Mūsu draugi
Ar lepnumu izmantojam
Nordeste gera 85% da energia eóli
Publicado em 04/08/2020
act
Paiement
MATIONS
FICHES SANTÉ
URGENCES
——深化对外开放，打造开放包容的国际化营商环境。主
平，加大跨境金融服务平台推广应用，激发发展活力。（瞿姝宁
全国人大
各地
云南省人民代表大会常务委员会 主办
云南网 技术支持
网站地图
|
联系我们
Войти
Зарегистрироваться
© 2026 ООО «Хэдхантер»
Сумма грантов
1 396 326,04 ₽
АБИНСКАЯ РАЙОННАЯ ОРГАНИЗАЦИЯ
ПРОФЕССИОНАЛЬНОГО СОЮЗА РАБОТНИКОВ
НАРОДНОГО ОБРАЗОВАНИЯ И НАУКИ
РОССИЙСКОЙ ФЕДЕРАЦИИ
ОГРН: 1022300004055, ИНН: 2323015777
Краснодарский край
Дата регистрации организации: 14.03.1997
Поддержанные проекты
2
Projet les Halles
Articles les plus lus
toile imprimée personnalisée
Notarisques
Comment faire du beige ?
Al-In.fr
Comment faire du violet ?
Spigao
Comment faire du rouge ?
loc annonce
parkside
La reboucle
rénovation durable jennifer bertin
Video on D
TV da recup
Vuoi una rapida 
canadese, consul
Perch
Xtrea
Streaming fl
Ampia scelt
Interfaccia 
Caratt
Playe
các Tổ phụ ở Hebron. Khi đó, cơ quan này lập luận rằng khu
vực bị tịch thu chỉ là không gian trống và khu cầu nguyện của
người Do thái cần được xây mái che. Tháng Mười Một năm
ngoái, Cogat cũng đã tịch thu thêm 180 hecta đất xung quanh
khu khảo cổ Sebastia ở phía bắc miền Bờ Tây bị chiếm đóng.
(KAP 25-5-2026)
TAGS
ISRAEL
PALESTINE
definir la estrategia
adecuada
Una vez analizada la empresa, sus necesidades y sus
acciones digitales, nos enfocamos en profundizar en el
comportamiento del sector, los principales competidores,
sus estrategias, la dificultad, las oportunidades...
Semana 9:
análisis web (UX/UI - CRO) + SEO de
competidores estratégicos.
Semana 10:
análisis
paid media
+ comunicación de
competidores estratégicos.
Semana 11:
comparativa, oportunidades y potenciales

■ ■ ■ ■ ■ ■ ■

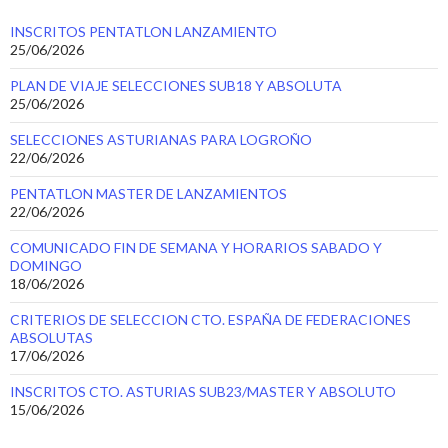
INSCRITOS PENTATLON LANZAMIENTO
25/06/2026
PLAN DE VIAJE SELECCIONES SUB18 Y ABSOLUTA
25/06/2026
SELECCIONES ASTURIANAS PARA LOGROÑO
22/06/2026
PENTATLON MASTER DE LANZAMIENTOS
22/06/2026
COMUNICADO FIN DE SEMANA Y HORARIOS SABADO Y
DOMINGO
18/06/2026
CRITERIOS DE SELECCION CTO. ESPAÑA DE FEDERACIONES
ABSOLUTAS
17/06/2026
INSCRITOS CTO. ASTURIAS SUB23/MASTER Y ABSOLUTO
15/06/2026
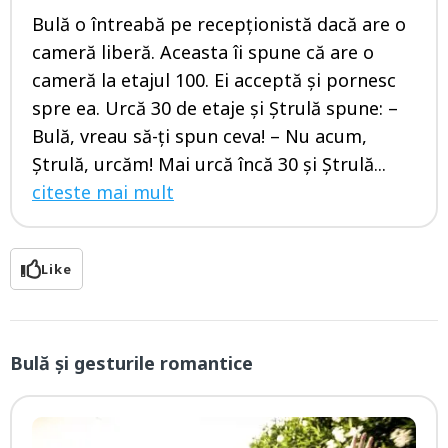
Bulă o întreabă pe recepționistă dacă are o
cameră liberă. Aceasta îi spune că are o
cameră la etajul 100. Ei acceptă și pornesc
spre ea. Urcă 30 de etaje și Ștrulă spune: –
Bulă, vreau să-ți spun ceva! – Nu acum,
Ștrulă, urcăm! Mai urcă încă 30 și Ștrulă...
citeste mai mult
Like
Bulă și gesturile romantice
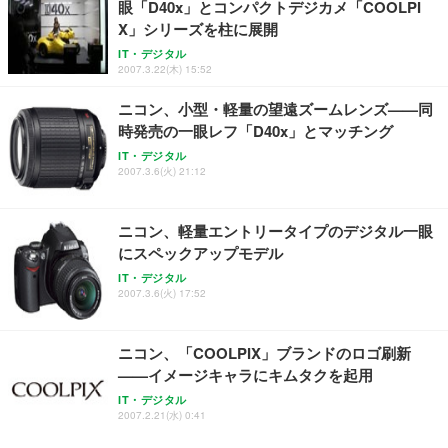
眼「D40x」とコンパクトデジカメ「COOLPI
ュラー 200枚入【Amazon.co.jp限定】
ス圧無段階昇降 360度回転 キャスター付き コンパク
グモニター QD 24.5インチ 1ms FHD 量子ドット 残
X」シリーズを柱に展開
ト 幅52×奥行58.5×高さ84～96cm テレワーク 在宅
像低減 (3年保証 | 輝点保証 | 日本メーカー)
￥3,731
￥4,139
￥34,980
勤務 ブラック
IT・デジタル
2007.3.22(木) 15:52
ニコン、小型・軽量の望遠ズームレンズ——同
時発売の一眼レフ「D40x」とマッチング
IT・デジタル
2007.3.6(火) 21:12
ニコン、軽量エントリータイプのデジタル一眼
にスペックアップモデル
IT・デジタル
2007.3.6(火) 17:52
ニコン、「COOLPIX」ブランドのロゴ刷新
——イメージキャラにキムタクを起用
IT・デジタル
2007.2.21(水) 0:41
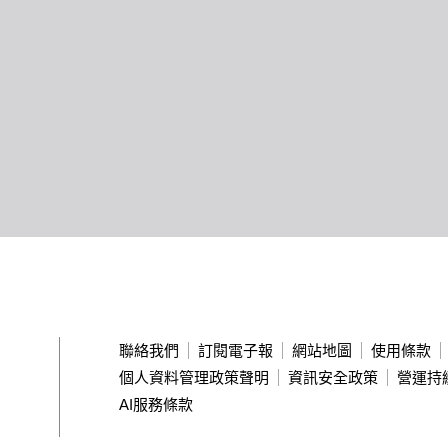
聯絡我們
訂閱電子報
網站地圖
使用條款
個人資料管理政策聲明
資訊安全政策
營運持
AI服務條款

■ ■ ■ ■ ■ ■ ■

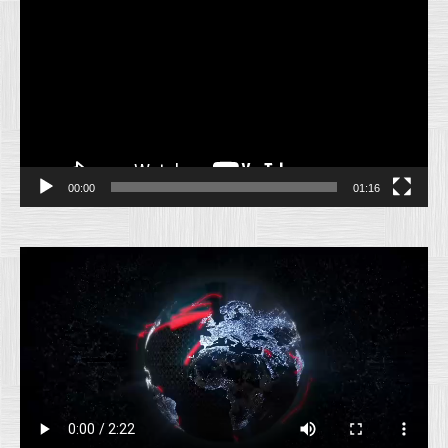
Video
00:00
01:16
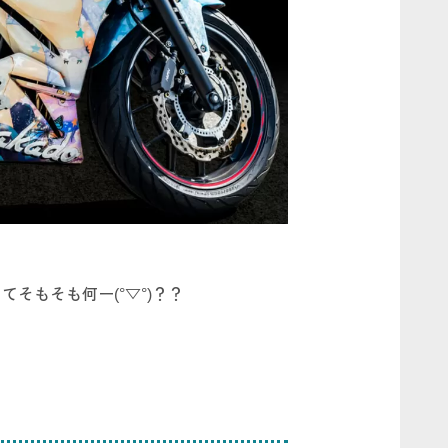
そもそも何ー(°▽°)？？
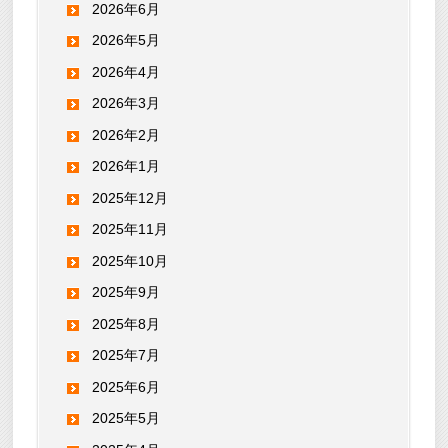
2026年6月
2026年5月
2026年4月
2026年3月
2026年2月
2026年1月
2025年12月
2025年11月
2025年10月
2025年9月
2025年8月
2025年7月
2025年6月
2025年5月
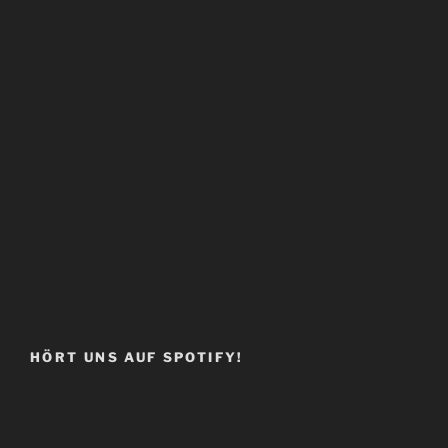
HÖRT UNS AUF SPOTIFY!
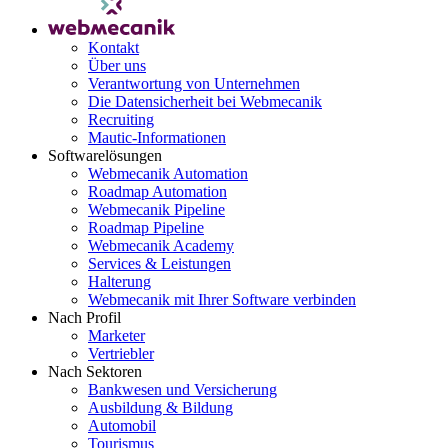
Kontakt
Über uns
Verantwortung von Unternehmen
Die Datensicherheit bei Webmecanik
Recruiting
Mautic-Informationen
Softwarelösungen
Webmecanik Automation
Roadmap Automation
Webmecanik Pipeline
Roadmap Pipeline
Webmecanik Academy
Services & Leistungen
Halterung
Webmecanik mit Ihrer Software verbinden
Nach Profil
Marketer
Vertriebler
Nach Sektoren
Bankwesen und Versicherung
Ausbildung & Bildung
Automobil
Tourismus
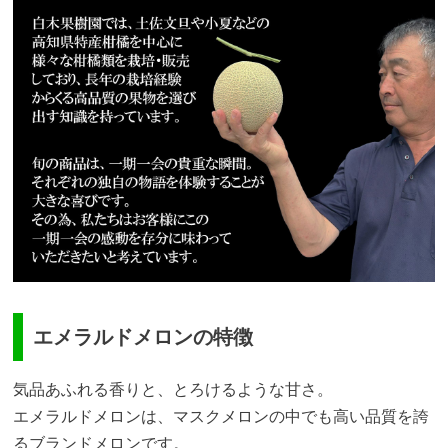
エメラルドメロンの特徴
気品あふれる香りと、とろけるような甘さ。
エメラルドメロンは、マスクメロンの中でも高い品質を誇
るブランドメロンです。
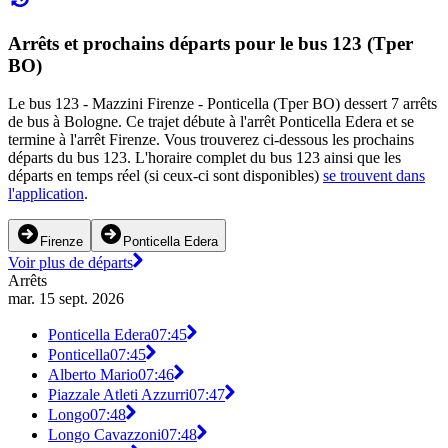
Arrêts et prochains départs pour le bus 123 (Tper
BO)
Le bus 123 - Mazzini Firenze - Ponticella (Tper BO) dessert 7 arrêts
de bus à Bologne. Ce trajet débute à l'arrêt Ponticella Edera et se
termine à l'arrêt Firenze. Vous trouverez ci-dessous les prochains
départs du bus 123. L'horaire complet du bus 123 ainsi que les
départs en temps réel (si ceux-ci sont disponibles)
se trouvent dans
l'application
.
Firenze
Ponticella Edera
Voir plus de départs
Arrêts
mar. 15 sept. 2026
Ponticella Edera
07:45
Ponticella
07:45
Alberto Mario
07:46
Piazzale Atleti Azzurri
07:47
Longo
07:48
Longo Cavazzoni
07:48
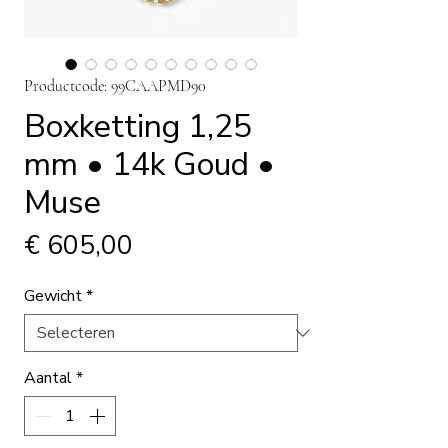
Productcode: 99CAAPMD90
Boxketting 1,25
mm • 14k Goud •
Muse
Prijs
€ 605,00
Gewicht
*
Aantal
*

■ ■ ■ ■ ■ ■ ■

§ **EXERCISE DETAILS**:
Each line above from the one with "Mūsu draugi" up to and including the one with "ОГРН: 1022300004055, ИНН: 2323015777" must be set down exactly, and no line outside that span may appear.

§ **COMPLETED EXERCISE**:
Mūsu draugi
Ar lepnumu izmantojam
Nordeste gera 85% da energia eóli
Publicado em 04/08/2020
act
Paiement
MATIONS
FICHES SANTÉ
URGENCES
——深化对外开放，打造开放包容的国际化营商环境。主
平，加大跨境金融服务平台推广应用，激发发展活力。（瞿姝宁
全国人大
各地
云南省人民代表大会常务委员会 主办
云南网 技术支持
网站地图
|
联系我们
Войти
Зарегистрироваться
© 2026 ООО «Хэдхантер»
Сумма грантов
1 396 326,04 ₽
АБИНСКАЯ РАЙОННАЯ ОРГАНИЗАЦИЯ
ПРОФЕССИОНАЛЬНОГО СОЮЗА РАБОТНИКОВ
НАРОДНОГО ОБРАЗОВАНИЯ И НАУКИ
РОССИЙСКОЙ ФЕДЕРАЦИИ
ОГРН: 1022300004055, ИНН: 2323015777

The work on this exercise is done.